• [ÉNONCÉ DE LA TÂCHE]:
Reproduisez fidèlement le passage de la tribune sur les Rohingyas ci-dessous, depuis « Malgré une gestion » jusqu'à « de devenir catastrophique. ».

• [DOCUMENT SOURCE]:
+++++

ANALYSES

Rohingyas : chronique d’une catastrophe annoncée

Tribune
16 février 2018


Depuis le 25 août 2017, près de 700 000 Rohingyas ont fui le Myanmar pour le Bangladesh voisin, s’entassant dans des camps de déplacés[1] au Sud-Est du pays, non loin de la station balnéaire de Cox’s Bazar, haut lieu touristique prisé des Bangladais. Cet afflux de Rohingyas n’est pas le premier auquel le pays doit faire face. De précédentes vagues de persécution commises par l’armée birmane, soutenues par la frange radicale des moines bouddhistes birmans et une opinion publique hostile à cette minorité musulmane, ont déjà eu lieu à plusieurs reprises dans les années 1990 et 2000, et poussé des Rohingyas à la fuite. Mais l’ampleur de la crise actuelle est inédite, et met sous pression un pays déjà surpeuplé, parmi les plus pauvres au monde et les plus vulnérables au changement climatique. Avec désormais plus de 900 000 Rohingyas sur son territoire, le Bangladesh bat à nouveau un triste record, celui d’accueillir le plus grand camp de déplacés au monde (camp de Kutupalong-Balukhali, qui accueille à lui seul 585 000 personnes au dernier recensement de l’ONU datant du 11 février).

Malgré une gestion gouvernementale de la crise plutôt efficace et saluée par tous, et assistée par de nombreuses agences onusiennes et ONG nationales et internationales, le sort semble vouloir s’acharner sur le Bangladesh et les Rohingyas. Si ces derniers ont pu trouver dans leur pays d’accueil un certain répit malgré la misère des camps, cet interlude de paix risque en effet de ne pas durer. Alors que la saison des cyclones et la mousson approchent à grands pas, la situation humanitaire, déjà difficile, risque bien de devenir catastrophique.

+++++

• [MATÉRIEL PRÉSENTÉ]:
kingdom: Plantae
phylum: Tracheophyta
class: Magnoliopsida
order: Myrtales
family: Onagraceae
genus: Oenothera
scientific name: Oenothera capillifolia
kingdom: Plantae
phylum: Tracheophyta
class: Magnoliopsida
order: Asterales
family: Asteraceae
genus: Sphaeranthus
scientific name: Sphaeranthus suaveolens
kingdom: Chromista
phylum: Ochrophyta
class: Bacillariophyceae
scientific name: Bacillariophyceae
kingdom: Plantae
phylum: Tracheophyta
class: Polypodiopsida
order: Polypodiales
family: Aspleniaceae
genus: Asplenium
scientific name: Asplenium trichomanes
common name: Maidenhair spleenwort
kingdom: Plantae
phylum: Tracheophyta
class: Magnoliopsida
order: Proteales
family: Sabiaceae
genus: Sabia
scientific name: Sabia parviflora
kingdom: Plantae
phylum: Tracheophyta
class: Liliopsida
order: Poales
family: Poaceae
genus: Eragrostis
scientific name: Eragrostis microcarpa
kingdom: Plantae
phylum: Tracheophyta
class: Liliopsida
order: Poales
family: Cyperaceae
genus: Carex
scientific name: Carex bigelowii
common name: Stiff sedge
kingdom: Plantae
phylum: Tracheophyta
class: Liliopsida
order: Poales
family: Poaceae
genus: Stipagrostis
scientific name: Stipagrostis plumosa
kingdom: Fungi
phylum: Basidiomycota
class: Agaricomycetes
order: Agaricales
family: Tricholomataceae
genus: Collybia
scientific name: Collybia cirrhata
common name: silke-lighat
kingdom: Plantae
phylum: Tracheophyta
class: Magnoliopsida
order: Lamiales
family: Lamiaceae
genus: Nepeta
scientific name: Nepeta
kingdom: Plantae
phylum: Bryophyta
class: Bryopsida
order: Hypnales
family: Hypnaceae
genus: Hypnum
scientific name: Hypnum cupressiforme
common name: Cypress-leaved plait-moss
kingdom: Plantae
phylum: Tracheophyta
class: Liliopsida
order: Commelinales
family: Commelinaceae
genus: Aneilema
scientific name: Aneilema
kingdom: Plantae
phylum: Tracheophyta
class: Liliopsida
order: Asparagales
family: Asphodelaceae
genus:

+++++

• [RÉPONSE ATTENDUE]:
Malgré une gestion gouvernementale de la crise plutôt efficace et saluée par tous, et assistée par de nombreuses agences onusiennes et ONG nationales et internationales, le sort semble vouloir s’acharner sur le Bangladesh et les Rohingyas. Si ces derniers ont pu trouver dans leur pays d’accueil un certain répit malgré la misère des camps, cet interlude de paix risque en effet de ne pas durer. Alors que la saison des cyclones et la mousson approchent à grands pas, la situation humanitaire, déjà difficile, risque bien de devenir catastrophique.